The software patents in this case relate to inventions designed to allow riders to access mass transit by using existing bankcards, such as debit and credit cards, without the need for first buying dedicated fare-cards, paper tickets, or tokens. The District Court had held that the patent claims are directed to an abstract idea and otherwise lack an inventive concept, such that they are patent ineligible under 35 U.S.C. § 101.On appeal, the Federal Circuit noted that they needed to use the framework set forth in the Supreme Court’s decision in Alice Corp. Pty Ltd. v. CLS Bank International. A patent claim falls outside § 101 where (1) it is “directed to” a patent-ineligible concept, i.e., a law of nature, natural phenomenon, or abstract idea, and (2) if so, the particular elements of the claim, considered “both individually and ‘as an ordered combination,’” do not add enough to “‘transform the nature of the claim’ into a patent-eligible application.”
Claim 14 of one of the software patents recites:
A method for validating entry into a first transit system using a bankcard terminal, the method comprising:
- downloading, from a processing system associated with a set of transit systems including the first transit system, a set of bankcard records comprising, for each bankcard record in the set, an identifier of a bankcard previously registered with the processing system, and wherein the set of bankcard records identifies bankcards from a plurality of issuers;
- receiving, from a bankcard reader, bankcard data comprising data from a bankcard currently presented by a holder of the bankcard, wherein the bankcard comprises one of a credit card and a debit card;
- determining an identifier based on at least part of the bankcard data from the currently presented bankcard;
- determining whether the currently presented bankcard is contained in the set of bankcard records;
- verifying the currently presented bankcard with a bankcard verification system, if the bankcard was not contained in the set of bankcard records; and
- denying access, if the act of verifying the currently presented bankcard with the bankcard verification system results in a determination of an invalid bankcard.
The district court had taken the position that the software patents here really only cover an abstract concept: paying for a subway or bus ride with a credit card.
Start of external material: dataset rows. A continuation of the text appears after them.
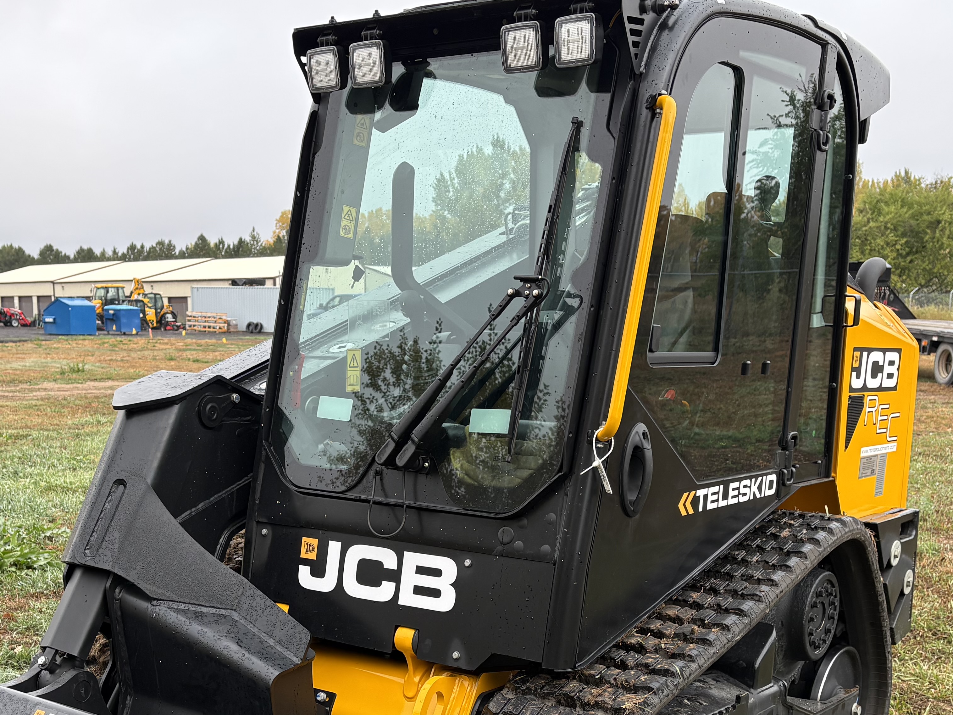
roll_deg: +0.7
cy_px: 612
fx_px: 1349
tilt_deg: -12.3
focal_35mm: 49
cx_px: 370
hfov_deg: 38.7
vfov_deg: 28.8
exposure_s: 1/945
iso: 64
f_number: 1.6
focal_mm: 5.96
On appeal, SSI argued that some of the patents disclose inventions that “operate in the tangible world” and satisfy a public demand for more convenient travel that did not exist in the prior art. SSI also argued that other ones of the patents similarly do not concern an abstract idea because their claims “overcome challenges created by the storage limitations that exist with conventional tangible bankcards.
The Federal Circuit stated that the claims are directed to the formation of financial transactions in a particular field (i.e., mass transit) and data collection related to such transactions. The claims of the software patents are not directed to a new type of bankcard, turnstile, or database, nor do the claims provide a method for processing data that improves existing technological processes. Rather, the claims are directed to the collection, storage, and recognition of data. SSI also argued that the asserted claims are not directed to an abstract idea because they apply to a concrete field; namely mass transit.
The Federal Circuit concluded that the software patent’s claims are not directed to a combined order of specific rules that improve any technological process, but rather invoke computers in the collection and arrangement of data. Claims with such character do not escape the abstract idea exception under Alice step one according to the Federal Circuit.
With regard to Alice step two, the Federal Circuit stated that the asserted claims fail to provide an inventive concept. When claims like the asserted software patent claims are directed to an abstract idea and “merely require generic computer implementation, they do not move into section 101 eligibility territory.
Thus, the software patent claims were held to not be patent-eligible.
More interesting than the majority opinion in this case was the well-reasoned dissent.
According to Judge Linn, the language of Section 101 is well-recognized as providing a wide and permissive scope for patent eligibility. He cited to the Supreme Court decision in Bilski v. Kappos, (quoting the Supreme Court’s decision in Diamond v. Chakrabarty) (“In choosing such expansive terms . . . modified by the comprehensive ‘any,’ Congress plainly contemplated that the patent laws would be given wide scope.”). Within this expansive provision, the Supreme Court has recognized “an important implicit exception: Laws of nature, natural phenomena, and abstract ideas are not patentable.
These three “exceptions” share a common origin and address what the Supreme Court saw and has often reiterated as a related set of common concerns. “A principle, in the abstract, is a fundamental truth; an original cause; a motive; these cannot be patented, as no one can claim in either of them an exclusive right.”
According to the dissent, there is no principled difference between the judicially recognized exception relating to “abstract ideas” and those relating to laws of nature and natural phenomena. All three nonstatutory exceptions are intended to foreclose only those claims that preempt and thereby preclude or inhibit human ingenuity with regard to basic building blocks of scientific or technological activity. They are intended to be read narrowly. At some level, all inventions, including software inventions, embody, use, reflect, rest upon, or apply laws of nature, natural phenomena, or abstract ideas.